§ SUPPLIED PASSAGE:
•••

Anyway, you can probably guess what happens at the 1936 Olympics, which were held in Berlin and attended by Adolf Hitler. I happen to know that there is a whole group of actors out there who bear some resemblance to Hitler, or have Hitler-shaped faces or are known by casting directors for their ability and/or willingness to portray Hitler. I know this because I once had to cast an actor in a film to play Hitler, and got a large response to the casting call. Some of them even have their own Hitler outfits, which means they're ready, willing and able to play Hitler on short notice, and I wonder if this ever causes any problems in their personal lives, like do they have to explain to friends why they have a Nazi officer's uniform in their closet, or do they get strange looks when they pick up their dry cleaning? Just asking.
Directed by George Clooney (director of "The Tender Bar" and "The Midnight Sky")

•••

§ LISTED ENTRIES:

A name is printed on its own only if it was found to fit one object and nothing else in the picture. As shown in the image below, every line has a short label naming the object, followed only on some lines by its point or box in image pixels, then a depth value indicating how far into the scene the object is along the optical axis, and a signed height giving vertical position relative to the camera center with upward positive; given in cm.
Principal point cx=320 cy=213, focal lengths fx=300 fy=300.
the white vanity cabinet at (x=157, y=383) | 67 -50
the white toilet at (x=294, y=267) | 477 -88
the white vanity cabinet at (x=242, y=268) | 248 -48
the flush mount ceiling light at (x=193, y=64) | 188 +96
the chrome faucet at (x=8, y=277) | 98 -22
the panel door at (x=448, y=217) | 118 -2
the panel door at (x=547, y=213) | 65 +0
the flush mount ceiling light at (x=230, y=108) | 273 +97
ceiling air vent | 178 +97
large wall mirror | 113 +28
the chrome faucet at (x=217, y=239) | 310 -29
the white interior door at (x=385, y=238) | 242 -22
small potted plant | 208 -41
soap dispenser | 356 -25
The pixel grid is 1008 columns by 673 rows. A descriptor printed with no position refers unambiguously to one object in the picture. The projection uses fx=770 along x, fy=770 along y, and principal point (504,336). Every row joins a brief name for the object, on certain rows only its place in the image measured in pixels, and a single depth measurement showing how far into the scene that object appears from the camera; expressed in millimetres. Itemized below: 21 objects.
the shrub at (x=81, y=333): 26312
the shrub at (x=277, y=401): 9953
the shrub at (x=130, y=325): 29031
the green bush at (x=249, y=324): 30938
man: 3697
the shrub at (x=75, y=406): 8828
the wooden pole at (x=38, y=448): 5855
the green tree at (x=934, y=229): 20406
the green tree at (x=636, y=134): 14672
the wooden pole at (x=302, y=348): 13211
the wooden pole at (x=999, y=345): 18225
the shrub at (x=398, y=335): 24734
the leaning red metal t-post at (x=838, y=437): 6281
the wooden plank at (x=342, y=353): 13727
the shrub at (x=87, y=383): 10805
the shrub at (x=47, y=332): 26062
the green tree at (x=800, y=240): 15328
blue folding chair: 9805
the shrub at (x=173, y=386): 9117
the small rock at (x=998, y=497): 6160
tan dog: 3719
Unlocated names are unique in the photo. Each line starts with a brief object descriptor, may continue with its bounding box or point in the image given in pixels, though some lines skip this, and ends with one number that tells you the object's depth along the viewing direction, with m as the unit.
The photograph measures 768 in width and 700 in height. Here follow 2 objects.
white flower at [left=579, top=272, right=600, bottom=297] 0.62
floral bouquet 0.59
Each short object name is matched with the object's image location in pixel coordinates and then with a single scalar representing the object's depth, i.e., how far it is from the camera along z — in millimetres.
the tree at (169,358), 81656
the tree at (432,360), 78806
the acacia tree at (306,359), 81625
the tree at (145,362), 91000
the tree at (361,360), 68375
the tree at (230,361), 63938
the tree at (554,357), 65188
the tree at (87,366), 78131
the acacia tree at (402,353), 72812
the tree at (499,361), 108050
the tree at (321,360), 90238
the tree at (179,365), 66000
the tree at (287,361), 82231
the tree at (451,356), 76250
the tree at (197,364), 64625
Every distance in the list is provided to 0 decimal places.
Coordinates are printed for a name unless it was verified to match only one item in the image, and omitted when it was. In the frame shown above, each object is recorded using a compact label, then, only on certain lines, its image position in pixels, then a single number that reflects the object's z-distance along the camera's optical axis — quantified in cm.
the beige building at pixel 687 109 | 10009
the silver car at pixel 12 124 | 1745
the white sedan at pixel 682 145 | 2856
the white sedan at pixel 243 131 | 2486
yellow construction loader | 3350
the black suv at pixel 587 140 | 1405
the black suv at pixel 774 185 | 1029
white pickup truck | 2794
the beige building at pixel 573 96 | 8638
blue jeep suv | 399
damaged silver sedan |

•••

§ WORK REQUEST:
Using the 1936 Olympics passage, answer these:
1. In what city were the 1936 Olympics held?
2. What role did the writer once have to cast an actor to play in a film?
3. Which two films does the passage list as directed by George Clooney?
The records were taken from a separate source and are unrelated to the 1936 Olympics passage.

§ TASK RESPONSE:
1. Berlin
2. Hitler
3. "The Tender Bar" and "The Midnight Sky"